(SHORT PROBLEM) Rewrite the lines from the first one through the line containing "line at (1062, 820): solid -> dashed", replacing "none" with "absent" and leaving everything else unchanged.

(RECORDS FOR THE EXERCISE)
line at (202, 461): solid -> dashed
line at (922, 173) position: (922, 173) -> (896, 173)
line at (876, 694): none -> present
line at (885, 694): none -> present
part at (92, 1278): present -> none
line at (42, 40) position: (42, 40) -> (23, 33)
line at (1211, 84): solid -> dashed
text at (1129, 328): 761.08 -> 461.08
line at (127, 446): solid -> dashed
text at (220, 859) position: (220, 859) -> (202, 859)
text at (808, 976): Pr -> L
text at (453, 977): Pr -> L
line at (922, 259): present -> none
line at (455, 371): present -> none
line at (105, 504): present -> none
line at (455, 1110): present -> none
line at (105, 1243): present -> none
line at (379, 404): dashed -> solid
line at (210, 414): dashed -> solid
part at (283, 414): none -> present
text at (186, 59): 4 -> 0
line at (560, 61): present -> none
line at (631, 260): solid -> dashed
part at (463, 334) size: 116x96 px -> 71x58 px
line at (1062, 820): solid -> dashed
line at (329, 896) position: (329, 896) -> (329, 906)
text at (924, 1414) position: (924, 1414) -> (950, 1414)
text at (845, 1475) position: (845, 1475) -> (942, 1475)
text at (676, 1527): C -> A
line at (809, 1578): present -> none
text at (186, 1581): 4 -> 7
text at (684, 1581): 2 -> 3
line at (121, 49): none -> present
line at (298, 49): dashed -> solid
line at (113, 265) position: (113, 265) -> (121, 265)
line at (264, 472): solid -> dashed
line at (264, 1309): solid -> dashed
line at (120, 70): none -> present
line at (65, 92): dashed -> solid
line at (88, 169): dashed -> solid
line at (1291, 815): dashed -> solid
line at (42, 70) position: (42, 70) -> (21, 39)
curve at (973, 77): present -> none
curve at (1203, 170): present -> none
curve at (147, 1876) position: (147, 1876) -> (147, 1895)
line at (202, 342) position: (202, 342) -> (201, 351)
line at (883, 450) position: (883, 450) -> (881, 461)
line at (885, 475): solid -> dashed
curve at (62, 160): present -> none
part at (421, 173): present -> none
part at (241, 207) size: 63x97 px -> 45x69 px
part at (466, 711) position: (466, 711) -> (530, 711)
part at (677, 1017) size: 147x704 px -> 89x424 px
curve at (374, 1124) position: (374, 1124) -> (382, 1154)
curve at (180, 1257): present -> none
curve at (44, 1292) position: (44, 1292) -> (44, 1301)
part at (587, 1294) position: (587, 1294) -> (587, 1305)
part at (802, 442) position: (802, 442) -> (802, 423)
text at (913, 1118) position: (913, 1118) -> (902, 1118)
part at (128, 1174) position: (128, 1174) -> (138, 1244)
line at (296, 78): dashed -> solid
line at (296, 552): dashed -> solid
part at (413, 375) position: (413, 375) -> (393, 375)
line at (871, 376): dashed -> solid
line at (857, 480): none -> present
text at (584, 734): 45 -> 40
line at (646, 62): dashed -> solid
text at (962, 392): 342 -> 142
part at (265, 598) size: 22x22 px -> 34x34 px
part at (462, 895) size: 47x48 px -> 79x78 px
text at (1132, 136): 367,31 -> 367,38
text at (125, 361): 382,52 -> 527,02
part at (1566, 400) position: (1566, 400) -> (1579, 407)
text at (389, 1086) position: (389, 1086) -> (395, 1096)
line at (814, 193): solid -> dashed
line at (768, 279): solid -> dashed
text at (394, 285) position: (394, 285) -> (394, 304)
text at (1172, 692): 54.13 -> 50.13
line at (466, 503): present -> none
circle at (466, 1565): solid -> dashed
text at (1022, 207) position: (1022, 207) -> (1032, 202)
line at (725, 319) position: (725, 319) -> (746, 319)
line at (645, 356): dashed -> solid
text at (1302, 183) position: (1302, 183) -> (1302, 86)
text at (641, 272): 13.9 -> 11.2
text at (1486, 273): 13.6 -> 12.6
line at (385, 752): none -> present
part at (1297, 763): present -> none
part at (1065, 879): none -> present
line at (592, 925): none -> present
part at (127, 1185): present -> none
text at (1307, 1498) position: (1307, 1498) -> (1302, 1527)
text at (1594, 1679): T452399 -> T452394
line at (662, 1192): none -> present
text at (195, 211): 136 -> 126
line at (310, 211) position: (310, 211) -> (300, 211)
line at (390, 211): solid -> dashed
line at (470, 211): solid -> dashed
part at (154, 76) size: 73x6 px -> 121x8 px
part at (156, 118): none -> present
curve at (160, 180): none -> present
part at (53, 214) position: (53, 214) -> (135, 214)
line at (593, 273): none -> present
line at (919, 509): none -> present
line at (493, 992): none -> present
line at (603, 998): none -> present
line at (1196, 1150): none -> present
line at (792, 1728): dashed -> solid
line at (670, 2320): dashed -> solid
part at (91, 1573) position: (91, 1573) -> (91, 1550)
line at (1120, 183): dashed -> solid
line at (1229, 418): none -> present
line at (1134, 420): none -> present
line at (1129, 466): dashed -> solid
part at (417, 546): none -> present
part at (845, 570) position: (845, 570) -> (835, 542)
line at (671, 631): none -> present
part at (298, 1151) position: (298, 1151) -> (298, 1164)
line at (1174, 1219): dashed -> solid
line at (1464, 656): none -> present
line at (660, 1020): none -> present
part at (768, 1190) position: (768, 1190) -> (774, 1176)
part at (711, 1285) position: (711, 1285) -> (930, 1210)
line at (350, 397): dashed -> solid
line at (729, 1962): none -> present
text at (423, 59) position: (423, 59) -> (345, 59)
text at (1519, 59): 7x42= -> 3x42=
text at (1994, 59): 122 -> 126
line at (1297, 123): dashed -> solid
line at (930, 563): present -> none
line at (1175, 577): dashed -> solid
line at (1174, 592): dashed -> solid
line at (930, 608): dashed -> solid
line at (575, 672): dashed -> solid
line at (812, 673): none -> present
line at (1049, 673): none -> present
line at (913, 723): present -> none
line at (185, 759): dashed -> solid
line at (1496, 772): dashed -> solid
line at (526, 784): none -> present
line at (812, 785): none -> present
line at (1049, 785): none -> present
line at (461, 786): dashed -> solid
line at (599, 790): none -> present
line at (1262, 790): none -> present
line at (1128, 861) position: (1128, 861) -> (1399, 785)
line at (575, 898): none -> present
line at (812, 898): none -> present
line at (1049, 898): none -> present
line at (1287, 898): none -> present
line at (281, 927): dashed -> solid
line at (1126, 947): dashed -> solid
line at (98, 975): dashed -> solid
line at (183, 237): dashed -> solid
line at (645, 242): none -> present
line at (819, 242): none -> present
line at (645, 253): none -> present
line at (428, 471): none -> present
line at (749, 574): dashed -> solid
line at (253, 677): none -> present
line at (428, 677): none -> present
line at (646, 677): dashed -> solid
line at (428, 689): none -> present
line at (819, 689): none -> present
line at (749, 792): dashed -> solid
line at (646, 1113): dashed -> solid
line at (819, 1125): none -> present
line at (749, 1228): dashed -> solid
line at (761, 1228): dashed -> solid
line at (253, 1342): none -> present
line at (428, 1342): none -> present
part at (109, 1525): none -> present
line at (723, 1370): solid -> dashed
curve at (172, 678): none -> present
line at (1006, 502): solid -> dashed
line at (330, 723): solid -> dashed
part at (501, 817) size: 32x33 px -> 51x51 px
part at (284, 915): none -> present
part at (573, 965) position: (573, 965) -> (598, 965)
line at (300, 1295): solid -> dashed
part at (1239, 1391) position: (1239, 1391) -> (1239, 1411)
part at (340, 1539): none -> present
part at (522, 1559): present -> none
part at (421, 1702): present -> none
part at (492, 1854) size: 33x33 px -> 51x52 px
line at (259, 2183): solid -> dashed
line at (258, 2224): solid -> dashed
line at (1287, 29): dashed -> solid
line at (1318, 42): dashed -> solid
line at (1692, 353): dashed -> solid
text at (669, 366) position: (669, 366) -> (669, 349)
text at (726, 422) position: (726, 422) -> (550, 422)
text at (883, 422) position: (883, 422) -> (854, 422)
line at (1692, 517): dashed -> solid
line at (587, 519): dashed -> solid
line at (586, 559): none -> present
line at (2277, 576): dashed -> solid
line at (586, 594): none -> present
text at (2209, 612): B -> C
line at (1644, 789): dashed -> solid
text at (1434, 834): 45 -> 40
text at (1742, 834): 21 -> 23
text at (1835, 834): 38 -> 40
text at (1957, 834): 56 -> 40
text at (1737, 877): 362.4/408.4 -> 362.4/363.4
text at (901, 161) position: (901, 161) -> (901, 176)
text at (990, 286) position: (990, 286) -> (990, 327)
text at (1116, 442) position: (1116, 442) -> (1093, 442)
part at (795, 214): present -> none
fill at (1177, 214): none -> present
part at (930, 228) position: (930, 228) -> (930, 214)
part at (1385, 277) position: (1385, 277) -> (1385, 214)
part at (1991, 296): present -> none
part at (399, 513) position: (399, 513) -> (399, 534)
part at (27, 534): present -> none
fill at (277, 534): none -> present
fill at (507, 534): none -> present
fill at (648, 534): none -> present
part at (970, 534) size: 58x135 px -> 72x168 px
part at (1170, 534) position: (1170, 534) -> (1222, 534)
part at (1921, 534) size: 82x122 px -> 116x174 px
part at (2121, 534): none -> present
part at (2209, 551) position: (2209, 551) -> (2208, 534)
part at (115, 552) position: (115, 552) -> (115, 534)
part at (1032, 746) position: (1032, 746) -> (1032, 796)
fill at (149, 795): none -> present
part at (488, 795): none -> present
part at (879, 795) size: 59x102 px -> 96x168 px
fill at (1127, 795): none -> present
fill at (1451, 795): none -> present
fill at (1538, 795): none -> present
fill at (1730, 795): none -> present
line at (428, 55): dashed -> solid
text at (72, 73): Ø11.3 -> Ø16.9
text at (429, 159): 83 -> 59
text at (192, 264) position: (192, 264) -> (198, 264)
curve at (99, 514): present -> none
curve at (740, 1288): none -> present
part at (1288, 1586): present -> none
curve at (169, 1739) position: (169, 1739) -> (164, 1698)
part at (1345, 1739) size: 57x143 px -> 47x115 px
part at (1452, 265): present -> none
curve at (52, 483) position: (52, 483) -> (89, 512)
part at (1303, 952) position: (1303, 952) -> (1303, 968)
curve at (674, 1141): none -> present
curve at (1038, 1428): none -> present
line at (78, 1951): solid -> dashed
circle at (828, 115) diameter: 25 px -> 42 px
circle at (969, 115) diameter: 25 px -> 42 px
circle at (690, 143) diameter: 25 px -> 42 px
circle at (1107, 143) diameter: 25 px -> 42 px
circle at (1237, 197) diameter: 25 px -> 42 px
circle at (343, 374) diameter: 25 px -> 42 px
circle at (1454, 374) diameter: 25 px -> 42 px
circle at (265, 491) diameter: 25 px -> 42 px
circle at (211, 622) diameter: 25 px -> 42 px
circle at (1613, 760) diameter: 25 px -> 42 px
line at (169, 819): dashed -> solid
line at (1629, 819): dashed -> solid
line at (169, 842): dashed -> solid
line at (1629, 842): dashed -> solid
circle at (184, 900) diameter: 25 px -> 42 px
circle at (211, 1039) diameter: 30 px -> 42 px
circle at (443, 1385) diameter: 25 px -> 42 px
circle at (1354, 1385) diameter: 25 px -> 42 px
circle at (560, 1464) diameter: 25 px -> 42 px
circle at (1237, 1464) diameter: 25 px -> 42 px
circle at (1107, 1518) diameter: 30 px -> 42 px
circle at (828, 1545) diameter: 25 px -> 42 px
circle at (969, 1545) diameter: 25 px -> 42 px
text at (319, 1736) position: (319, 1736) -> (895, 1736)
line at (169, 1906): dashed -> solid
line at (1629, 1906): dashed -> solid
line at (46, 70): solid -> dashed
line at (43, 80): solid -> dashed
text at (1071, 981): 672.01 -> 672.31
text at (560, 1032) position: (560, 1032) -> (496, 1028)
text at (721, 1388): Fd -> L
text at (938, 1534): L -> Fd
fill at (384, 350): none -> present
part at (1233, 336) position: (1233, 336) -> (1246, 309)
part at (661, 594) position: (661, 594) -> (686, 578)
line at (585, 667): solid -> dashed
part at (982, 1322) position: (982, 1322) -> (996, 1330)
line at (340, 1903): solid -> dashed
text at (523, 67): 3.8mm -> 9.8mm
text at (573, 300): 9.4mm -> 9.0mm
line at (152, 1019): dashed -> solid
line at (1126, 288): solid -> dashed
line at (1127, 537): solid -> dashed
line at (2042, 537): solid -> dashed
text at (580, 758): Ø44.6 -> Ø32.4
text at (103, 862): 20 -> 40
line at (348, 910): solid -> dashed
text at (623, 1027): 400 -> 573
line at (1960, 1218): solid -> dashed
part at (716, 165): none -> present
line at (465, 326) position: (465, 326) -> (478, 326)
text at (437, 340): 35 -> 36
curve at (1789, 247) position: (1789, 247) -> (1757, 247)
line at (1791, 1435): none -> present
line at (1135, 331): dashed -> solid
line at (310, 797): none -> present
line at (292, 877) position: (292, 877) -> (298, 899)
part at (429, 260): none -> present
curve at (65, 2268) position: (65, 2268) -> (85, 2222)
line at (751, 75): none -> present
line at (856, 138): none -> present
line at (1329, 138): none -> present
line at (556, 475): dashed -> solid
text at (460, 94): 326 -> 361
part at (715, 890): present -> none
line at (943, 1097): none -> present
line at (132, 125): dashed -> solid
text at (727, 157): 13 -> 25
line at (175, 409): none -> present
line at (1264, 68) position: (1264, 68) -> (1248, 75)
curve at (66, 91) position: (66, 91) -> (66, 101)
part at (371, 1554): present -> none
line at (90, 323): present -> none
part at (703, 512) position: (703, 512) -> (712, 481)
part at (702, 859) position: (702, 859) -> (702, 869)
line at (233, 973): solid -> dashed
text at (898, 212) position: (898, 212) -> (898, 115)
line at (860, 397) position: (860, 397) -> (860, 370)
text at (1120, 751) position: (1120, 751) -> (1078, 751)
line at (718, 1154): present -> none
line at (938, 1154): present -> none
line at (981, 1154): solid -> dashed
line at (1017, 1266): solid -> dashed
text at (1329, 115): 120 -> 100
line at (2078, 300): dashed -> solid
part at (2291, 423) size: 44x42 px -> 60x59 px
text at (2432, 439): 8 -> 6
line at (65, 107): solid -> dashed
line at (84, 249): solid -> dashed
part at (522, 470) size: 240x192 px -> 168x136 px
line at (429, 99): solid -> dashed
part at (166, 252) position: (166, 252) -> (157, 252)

(EXERCISE RESULT)
line at (202, 461): solid -> dashed
line at (922, 173) position: (922, 173) -> (896, 173)
line at (876, 694): absent -> present
line at (885, 694): absent -> present
part at (92, 1278): present -> absent
line at (42, 40) position: (42, 40) -> (23, 33)
line at (1211, 84): solid -> dashed
text at (1129, 328): 761.08 -> 461.08
line at (127, 446): solid -> dashed
text at (220, 859) position: (220, 859) -> (202, 859)
text at (808, 976): Pr -> L
text at (453, 977): Pr -> L
line at (922, 259): present -> absent
line at (455, 371): present -> absent
line at (105, 504): present -> absent
line at (455, 1110): present -> absent
line at (105, 1243): present -> absent
line at (379, 404): dashed -> solid
line at (210, 414): dashed -> solid
part at (283, 414): absent -> present
text at (186, 59): 4 -> 0
line at (560, 61): present -> absent
line at (631, 260): solid -> dashed
part at (463, 334) size: 116x96 px -> 71x58 px
line at (1062, 820): solid -> dashed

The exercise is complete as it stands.